Следующий папа был Бенедикт XII, тот самый, который сделал Машо каноником, а Филиппа де Витри – даже епископом города Мо. Бенедикт недолго занимал эту кафедру. За ним последовал Климент VI, который оказался прямой противоположностью Иоанну XXII. Климент был эстетом, любителем искусств, не боялся роскоши. Он построил папский дворец, тот самый, который можно увидеть еще сейчас в Авиньоне. Он пригласил знаменитого художника Симоне Мартини для украшения дворца фресками и приютил в Авиньоне огромное количество музыкантов. Именно при нем совершенно неожиданно расцвело течение "а^ subtilior".
Сохранилось довольно много рукописей представителей авиньонской школы, как из области светской, так и духовной музыки. Кардиналы строили себе очень хорошие, красивые виллы, но при этом занимались меценатством. В Авиньоне сформировалась бурная культурная жизнь. Два дошедших до нас кодекса дают хорошее представление о церковной музыке, которая могла исполняться в Авиньоне: это кодексы, найденные в городках Апт, недалеко от Авиньона, и Иврея, недалеко от Турина. В этих кодексах даже попадаются сочинения Машо и Филиппа де Витри, а также очень много анонимных. Эта церковная музыка отличается от предыдущей, она какая-то более свободная, хотя ничего особенно шокирующего в ней нет.
Один из тех, кто стал заниматься музыкой в Авиньоне, Маттеус де Санто Йоанне, был монахом. Его музыка необычна, но красива, и ничего вызывающего в ней нет, хотя, конечно, она очень отличается от того, что было раньше. К сожалению, сохранилось очень мало его сочинений.
Аквитанское пение
Если сравнивать особенности аквитанского пения в Лиможе и музыки из Сантьяго-де-Компостела, можно отметить целый ряд различий. В Компостела очень много шествий и процессий. Там ходили в ногу, поэтому всегда чувствуется поступь, и это создает иллюзию размера, определенное ритмическое единообразие. В Лиможе этого нет. Тут пели очень свободно, абсолютно безразмерно – так, как пелось одноголосие или, скажем, как поют двое, ориентируясь на какой-то интервал, чтобы сойтись. В некоторых случаях действительно был контрапункт (нота против ноты), и иногда возникает ощущение, что – я себе позволю сказать нечто абсурдное – это двухголосное одноголосие. Все слова совпадают, и если у человека была бы возможность петь двумя голосами, он, наверно, так бы и пел. В других случаях можно говорить о каком-то очень расширенном мелизме, внутри которого существуют еще маленькие мелизмы. В таком случае второй голос малоподвижный и напоминает изон. В лиможском многоголосии текст всегда доносится очень хорошо, несмотря на некоторую виртуозность, так что там действительно возник новый род певчих.
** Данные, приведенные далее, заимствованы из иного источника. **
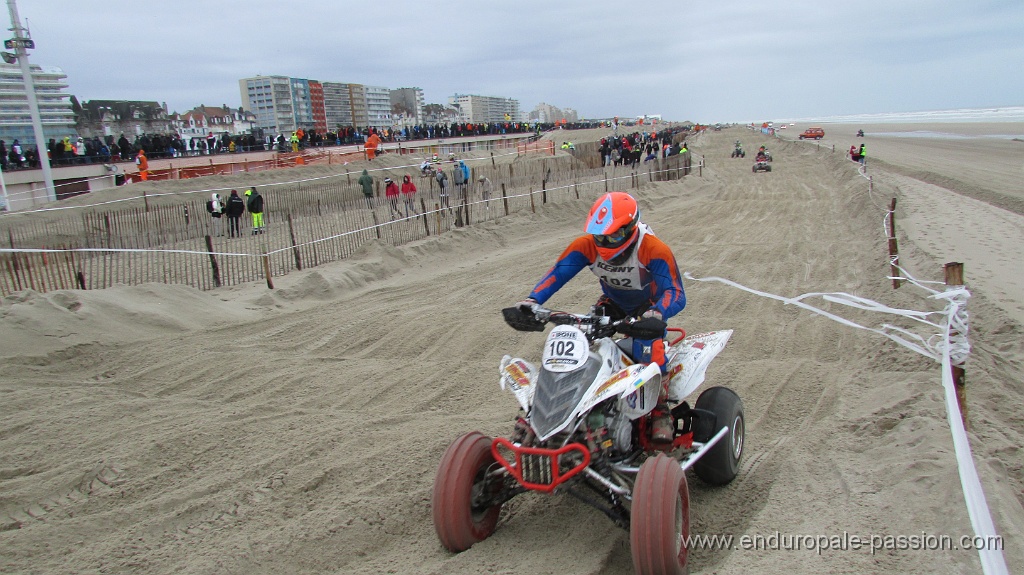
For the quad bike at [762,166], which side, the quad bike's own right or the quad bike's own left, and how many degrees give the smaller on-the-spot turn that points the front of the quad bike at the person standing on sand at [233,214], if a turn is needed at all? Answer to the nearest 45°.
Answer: approximately 45° to the quad bike's own right

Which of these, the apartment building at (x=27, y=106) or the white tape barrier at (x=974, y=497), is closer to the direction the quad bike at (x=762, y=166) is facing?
the white tape barrier

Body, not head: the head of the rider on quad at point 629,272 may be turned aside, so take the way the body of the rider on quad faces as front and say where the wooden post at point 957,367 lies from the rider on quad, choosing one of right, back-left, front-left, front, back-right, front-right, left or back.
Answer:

Любопытны ладовые особенности этих песнопений. Это все-таки еще не те церковные лады, которые мы знаем. Здесь все еще очень свободно, и возможны отступы от элементарной диатоники и сдвиги тона – более смелые, чем, скажем, у трубадуров, у которых в целом было более плавное пение. Такого типа многоголосие, даже если оно только двухголосное, потом в школе Нотр-Дам потеряется, потому что там уже появляются размеры и начинается тирания трехдольности (за исключением моментов шествия, в которых трехдольность невозможна).